Sunset at Nick's Cove
One of the biggest upsides of this whole thing is how deeply we are connecting with each other, and our close friends. Even strangers! For example, Clara just came home last night all lit up because she confessed to her Lyft driver a bit about all the drama of having a Dad with a terminal brain tumor, and he opened up to her to share some of his own tales and to give her encouragement. She was open to it and it touched her. That is the kind of interaction that sustains us.
Speaking of Lyft, that reminds me of all the apps powering this cancer crisis. Figured you tech folks might find this of interest.
Top 5 Apps for Dealing with This Crazy Ass Brain Tumor Situation
1) Lyft- this app moves Clara around to the places she needs to be since I can rarely drive her. And helps me escape, disappear, bolt and return when driving isn't a smart thing to do.
2) Slack- I use this across clients at work, but WOW this tool is also hella efficient for crisis comms, too. It helps us organize all manner of activities amongst a coterie of deeply caring and committed friends. We have nurses, attorneys, therapists, chefs, Aunties, musicians. They all chime in to help me make decisions muy rapido and nearly any kind of task is deftly handled by this willing crew. We even have a Slack exec in the group marveling at this use case. I, of course, just want to pitch the story, but...

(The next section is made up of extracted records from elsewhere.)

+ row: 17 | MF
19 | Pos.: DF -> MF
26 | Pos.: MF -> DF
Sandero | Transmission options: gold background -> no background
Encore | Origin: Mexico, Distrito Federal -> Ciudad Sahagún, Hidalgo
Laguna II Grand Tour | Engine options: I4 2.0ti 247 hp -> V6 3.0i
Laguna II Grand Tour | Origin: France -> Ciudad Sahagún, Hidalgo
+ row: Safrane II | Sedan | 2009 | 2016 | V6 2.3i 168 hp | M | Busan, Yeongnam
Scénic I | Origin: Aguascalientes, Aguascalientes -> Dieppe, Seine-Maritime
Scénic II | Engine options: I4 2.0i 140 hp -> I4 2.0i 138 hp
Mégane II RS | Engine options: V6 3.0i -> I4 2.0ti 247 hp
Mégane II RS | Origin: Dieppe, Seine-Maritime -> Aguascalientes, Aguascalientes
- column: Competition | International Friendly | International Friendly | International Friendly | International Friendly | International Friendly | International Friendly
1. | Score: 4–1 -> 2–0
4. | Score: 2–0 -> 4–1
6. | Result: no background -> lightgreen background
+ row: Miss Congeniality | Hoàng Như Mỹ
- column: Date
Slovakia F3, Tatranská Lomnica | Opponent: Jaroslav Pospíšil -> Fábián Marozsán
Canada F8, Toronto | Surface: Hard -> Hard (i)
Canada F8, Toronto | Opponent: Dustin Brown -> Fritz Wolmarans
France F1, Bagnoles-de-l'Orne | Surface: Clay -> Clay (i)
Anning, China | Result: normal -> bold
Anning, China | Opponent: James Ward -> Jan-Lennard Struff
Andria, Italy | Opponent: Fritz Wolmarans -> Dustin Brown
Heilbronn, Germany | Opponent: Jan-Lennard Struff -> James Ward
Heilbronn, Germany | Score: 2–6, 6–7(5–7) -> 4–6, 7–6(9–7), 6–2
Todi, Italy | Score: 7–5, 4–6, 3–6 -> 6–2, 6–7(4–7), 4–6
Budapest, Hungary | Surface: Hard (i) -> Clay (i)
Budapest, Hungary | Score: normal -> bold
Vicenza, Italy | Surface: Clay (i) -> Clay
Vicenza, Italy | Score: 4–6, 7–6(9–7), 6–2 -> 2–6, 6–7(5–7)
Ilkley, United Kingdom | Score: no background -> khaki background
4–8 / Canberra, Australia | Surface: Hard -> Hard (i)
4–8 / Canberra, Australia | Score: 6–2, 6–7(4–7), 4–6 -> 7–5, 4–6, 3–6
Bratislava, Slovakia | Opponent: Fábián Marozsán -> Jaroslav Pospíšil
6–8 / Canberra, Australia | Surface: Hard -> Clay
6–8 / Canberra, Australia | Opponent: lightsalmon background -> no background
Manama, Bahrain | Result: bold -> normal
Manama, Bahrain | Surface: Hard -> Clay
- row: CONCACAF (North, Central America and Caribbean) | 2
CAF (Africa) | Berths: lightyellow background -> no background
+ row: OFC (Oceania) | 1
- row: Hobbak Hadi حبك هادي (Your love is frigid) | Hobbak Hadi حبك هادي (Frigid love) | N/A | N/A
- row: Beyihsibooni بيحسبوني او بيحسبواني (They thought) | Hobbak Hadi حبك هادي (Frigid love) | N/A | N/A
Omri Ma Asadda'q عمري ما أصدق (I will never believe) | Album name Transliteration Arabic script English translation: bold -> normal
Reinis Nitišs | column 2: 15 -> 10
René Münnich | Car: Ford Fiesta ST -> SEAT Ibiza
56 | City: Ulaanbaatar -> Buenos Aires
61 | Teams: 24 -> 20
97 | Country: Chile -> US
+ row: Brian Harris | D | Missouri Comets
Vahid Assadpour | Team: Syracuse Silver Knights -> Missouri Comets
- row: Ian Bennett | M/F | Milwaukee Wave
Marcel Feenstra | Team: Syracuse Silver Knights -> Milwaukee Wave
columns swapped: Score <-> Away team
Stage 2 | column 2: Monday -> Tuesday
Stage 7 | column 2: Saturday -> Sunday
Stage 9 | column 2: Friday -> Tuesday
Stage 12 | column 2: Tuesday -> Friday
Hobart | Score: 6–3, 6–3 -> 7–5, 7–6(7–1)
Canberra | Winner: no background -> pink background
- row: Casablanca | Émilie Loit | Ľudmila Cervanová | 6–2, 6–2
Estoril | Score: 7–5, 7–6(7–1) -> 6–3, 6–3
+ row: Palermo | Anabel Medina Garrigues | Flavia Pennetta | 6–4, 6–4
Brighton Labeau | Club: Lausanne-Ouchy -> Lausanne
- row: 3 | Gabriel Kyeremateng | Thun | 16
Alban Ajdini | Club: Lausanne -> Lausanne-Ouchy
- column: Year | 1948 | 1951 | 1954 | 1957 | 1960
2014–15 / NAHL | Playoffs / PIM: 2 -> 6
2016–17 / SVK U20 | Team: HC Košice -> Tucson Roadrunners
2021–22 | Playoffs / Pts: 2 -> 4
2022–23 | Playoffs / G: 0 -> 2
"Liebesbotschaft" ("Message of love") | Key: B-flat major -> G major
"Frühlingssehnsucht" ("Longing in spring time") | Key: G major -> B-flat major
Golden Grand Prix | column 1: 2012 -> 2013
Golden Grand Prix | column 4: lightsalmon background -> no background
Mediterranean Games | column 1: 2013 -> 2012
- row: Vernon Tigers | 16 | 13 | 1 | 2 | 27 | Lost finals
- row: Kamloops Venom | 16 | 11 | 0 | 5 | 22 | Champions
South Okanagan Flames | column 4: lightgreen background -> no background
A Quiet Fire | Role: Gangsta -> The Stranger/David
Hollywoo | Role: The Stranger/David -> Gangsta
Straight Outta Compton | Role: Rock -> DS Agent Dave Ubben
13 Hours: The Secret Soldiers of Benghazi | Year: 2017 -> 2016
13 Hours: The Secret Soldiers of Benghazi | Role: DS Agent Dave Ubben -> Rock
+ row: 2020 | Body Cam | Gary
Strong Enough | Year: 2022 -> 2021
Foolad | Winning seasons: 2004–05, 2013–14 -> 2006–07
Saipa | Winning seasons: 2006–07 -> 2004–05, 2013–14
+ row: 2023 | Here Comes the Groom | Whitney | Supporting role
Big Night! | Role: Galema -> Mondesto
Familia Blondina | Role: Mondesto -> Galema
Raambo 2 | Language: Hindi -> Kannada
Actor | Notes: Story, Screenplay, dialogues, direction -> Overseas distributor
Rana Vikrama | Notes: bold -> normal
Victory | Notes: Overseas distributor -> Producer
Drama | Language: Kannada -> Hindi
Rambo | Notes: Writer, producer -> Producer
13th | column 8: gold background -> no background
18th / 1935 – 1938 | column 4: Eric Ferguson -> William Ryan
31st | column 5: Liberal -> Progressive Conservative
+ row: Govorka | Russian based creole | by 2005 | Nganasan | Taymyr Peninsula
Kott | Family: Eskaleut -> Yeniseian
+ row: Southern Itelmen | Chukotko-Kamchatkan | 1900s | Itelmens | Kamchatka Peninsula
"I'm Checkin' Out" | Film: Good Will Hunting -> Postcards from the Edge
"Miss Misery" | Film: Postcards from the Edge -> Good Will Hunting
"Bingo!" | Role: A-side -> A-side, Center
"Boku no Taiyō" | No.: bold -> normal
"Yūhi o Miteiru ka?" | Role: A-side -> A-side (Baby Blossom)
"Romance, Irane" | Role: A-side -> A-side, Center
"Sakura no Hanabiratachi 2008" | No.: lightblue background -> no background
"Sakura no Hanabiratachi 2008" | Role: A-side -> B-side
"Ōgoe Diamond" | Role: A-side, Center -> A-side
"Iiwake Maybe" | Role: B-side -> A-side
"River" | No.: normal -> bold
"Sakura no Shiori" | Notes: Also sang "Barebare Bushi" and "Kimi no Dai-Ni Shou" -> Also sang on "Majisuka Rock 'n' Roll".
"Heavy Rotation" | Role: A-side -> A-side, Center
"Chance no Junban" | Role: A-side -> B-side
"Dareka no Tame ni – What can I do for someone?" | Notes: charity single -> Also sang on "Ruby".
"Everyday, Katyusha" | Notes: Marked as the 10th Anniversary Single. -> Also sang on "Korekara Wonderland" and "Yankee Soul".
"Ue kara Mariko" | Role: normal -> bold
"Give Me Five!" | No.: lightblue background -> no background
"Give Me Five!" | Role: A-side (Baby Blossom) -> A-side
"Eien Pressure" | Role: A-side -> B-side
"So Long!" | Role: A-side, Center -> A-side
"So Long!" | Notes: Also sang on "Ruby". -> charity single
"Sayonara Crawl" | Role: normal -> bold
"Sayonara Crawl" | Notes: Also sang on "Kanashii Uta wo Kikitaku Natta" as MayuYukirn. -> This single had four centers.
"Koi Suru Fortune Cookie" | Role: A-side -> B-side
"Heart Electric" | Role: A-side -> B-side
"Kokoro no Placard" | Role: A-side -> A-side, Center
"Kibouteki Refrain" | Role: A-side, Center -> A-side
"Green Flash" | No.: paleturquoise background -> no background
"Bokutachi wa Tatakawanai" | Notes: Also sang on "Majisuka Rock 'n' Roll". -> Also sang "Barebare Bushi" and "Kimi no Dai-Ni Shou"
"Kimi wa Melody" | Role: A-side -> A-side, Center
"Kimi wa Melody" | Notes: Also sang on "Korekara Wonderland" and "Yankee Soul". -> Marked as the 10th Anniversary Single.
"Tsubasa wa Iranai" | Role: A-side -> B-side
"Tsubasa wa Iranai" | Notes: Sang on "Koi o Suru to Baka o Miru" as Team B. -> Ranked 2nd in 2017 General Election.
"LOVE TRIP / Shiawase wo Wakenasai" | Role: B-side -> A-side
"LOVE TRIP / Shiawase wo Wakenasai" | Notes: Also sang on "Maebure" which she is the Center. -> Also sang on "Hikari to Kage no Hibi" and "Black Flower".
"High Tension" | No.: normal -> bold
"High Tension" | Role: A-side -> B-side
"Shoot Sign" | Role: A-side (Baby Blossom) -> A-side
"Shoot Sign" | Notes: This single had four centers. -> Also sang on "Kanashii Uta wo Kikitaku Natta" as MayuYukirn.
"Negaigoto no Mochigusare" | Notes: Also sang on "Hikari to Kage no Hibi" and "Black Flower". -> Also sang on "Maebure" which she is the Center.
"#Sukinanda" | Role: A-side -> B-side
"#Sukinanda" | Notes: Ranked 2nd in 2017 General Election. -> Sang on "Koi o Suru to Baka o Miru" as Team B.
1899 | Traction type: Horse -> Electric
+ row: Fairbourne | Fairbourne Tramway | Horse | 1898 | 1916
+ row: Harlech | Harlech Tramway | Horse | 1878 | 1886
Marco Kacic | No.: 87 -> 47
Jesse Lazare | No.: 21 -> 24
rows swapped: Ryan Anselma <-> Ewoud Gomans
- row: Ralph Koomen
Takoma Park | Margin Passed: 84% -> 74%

3) Grubhub- we have gotten lots of coupons sent our way for meal delivery, which is really also quite helpful since I do not cook for shit. Doug has always been the house chef, and I the dishwasher- a clean 50/50 arrangement. As Camron can attest, if I try to make something simple as rice, it gets burned. So, this service has been popular. Many thanks to so many of you who have sent this to us.
4) Spotify- Music has filled the rooms because it really puts Doug in a great mood and stimulates many golden memories. In fact, friend Timmmii put together a collaborative playlist where folks can upload tunes that Doug might like. It is HUGE now and packed with some gems. Find it here and have at it. Another really crazy great play list is the one that Guy created - lots of surprises here and more abstract.
5) Amazon- I have held out and not joined this megastore until now. Doug was the problem shopper on this site, never me. Now, I see how valuable it is when you are housebound and need stuff fast but still a reluctant user for all the reasons.
(And no, Eaze doesn't make the list because many beautiful people keep bringing me some strong shit- Chem Dawg and Blue Dream. So, not using this service as often as one might assume.)
Playing hooky recently turned out to be the right call. Actually, my give-a-shit meter for rules of any kind these day is sorta low. And some red hot anger is popping up in the weirdest of places. I had a shouting match and staring contest with a homeless man who was harassing the clerk in a store in the Mission the other day. He called me a "white bitch" and said he would spit on me if I kept yelling. I acknowledged that yes, I am a "white bitch" but he was being really rude and also interrupting the business I was trying to conduct there. Fully irrational move on my part, and could have gotten ugly. So, I am trying not to go out very much in the Big Public anytime soon.
Anyway- back to the tale of the romantic if profligate getaway! Many people know that I love a nice hotel room, and often pack Xmas lights, candles, bottles of vintage Schramsberg, and the Bose when traveling to trick the space out. It seemed only right that Doug and I should steal away and just fucking skip one day of radiation, early in the cycle of treatment, while we could still enjoy that kind of time together. We booked an overly luxe cottage at Nick's Cove in Marshall, ordered in their delicious fare, and basically napped and watched the tide come in and out. It was blissful. Oh! And sat in the giant clawfoot tubs filled with perfumed water from the CBD bath bombs we got at Harborside. Two days quickly turned into three. We had the chance to really talk about some very tough topics, to think a bit about the near future and to just not be bothered by nurses and Kaiser appointments and email so that we could just relax together, un-interrupted. It feels like our days are chopped up into 15 minute increments with med schedules, meals, phone calls, visits, etc. so that kind of elongated time together was a tonic.
And thank you to Catherine for being the scheduling ninja! It is not an easy job, especially amongst close peeps who are not used to being told nothing. If you want to visit, please send an email to firstname.lastname@example.org - and we will get to you as soon as makes sense. There do seem to be a lot of guidelines, but that is how it has to be for now. We have 2-3 visitors most days, and that is on top of other appointments and people coming to the house for this thing or that. Sometimes that is just waaaay too much and we need quiet, family time. But mostly we enjoy this kind of stimulation and companionship. We are starting to limit the time people visit as Doug gets more tired. And yes, radiation and chemo are going well- and his mobility is improving. The hair is starting to fall out. And he is getting more tired yet still quite lucid. We are packing it in because these visits and ensuing conversations are rich and thoughtful and nourishing as much as that Chicken Matzoh Ball Soup that a realtor friend brought over recently. I mean, how often do you have someone serenade you with a ukelele? Especially when it is someone named Chicken John.